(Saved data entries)

-.-.-

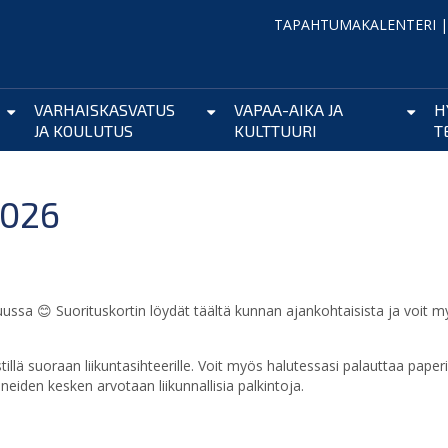
TAPAHTUMAKALENTERI
VARHAISKASVATUS
VAPAA-AIKA JA
H
JA KOULUTUS
KULTTUURI
T
026
ussa 😊 Suorituskortin löydät täältä kunnan ajankohtaisista ja voit 
illä suoraan liikuntasihteerille. Voit myös halutessasi palauttaa paper
aneiden kesken arvotaan liikunnallisia palkintoja.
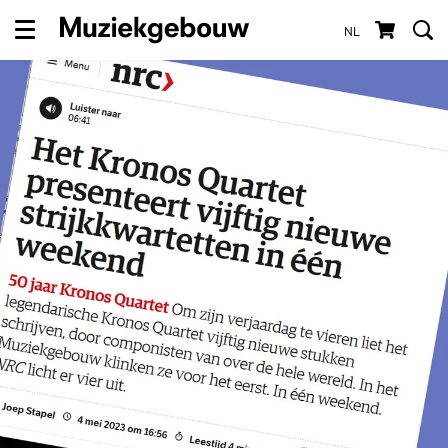
NL
Menu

-.-.-

YOUR GOAL
Please rewrite every line of the data above as a numbered list, skipping blank lines and leaving out the pictures.

YOUR SOLUTION
1. TAPAHTUMAKALENTERI
2. VARHAISKASVATUS
3. VAPAA-AIKA JA
4. H
5. JA KOULUTUS
6. KULTTUURI
7. T
8. 026
9. ussa 😊 Suorituskortin löydät täältä kunnan ajankohtaisista ja voit 
10. illä suoraan liikuntasihteerille. Voit myös halutessasi palauttaa paper
11. aneiden kesken arvotaan liikunnallisia palkintoja.
12. NL
13. Menu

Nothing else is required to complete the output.